Random Access Memories, Emphasis on ‘Random’ – A Daft Punk Review

I have never avidly listened to Daft Punk before, but the momentous hype which surrounded Random Access Memories compelled me to indulge myself in some electric dance music. Yet, I wasn’t indulged in electric dance music, I listened to a frankly random mix of sounds, which only rarely was satisfying.

For the first time, Daft Punk have focussed primarily on live instruments, and have introduced a far ‘funkier’ feel than in previous albums. I really do like the instrumental moments in this album – in essence it’s ‘feel good’ music, with an electric twist. The introduction of a synthesiser now and then is welcome, and is interesting, but the vocoder which engulfs the majority of vocals makes me cringe at times.

For example, Within, the fourth track on the album develops into an ambient piano tune, which with the addition of a few effects, becomes an impressive mixture of sounds. But then the vocals arrive, and they are truly dreadful. I get the sense that some real emotion is going into the voice, yet it is hidden, feels wrong, and is uncomfortable to listen to. I can’t accustom myself to this sound however hard I try – the vocoder absolutely ruins this song. I’m aware that it makes part of Daft Punk’s style, but they really were not successful in forming what could have been an interesting fusion of genres. The vocoder is less out-of-place in Instant Crush where the backing music is more regular and could be classed as ‘pop’. Where the electronic voice is used as backing, it also is less offensive such as in Lose Yourself to Dance, but I can’t say I like it. Only once did I really like the electronic vocals, and that was in Doin’ It Right, which is a catchy mix of real and vocoded voice, electronic instruments and live instruments, and is a glimmer of hope for this fusion genre.

There are some shining songs, but these heavily moderate their use of auto tune. Get Lucky comes in at a full 6 minutes of funk, an awesome baseline, and feel-good vocals. I love the twists of electronica in here, as they are not overused. Motherboard and Contact are brilliantly ambient and powerful tracks at times; Contact is the final track, and a personal favourite. A notable mention must also go to Giorgio by Moroder which introduces spoken word into its 9 minute run time. It’s a good listen, and doesn’t fall victim to the failures of the other early tracks on the album. It does real singing, with real instruments, and a generous helping of synthesiser, which in this case, is well moderated.

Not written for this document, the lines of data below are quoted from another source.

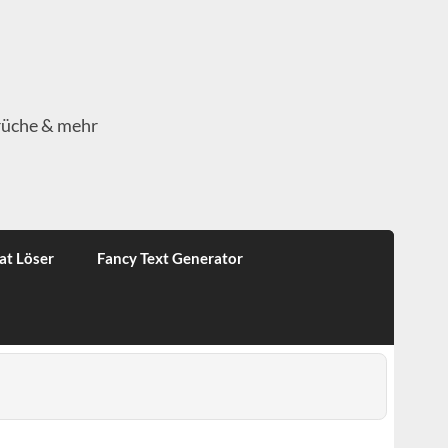
rüche & mehr
at Löser
Fancy Text Generator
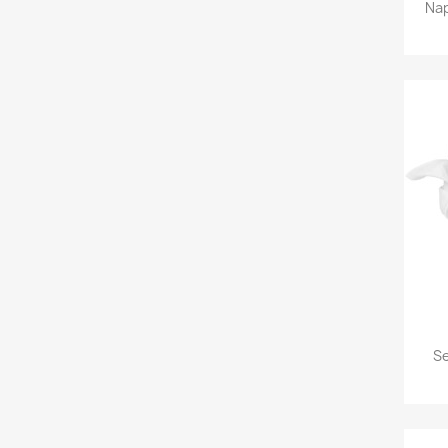
Nap
Se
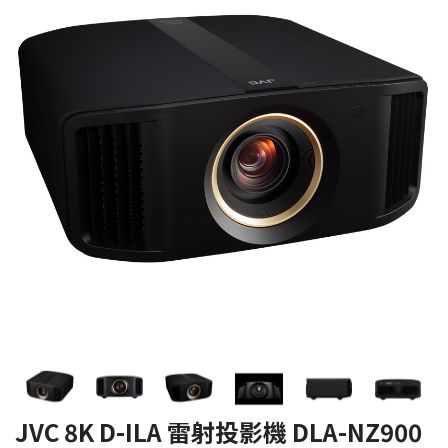
JVC 8K D-ILA 雷射投影機 DLA-NZ900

For a time, I thought I just didn’t get Daft Punk’s sound. But I think I do. I understand what they are trying to do, and I know that a fusion of Funk, Pop and Dance, is ambitious and clever, but I also truly believe it’s hard to pull off. And Daft Punk didn’t pull it off. If it wasn’t for the occasional track which encompasses real vocals and sometimes beautiful ambience, I would say that this was a bad album. But I see glimmers of genius amongst some painful listening. Sporadic excellence is there, but is being held down by that frustratingly overused vocoder, which helps give this album its title: Random Access Memories.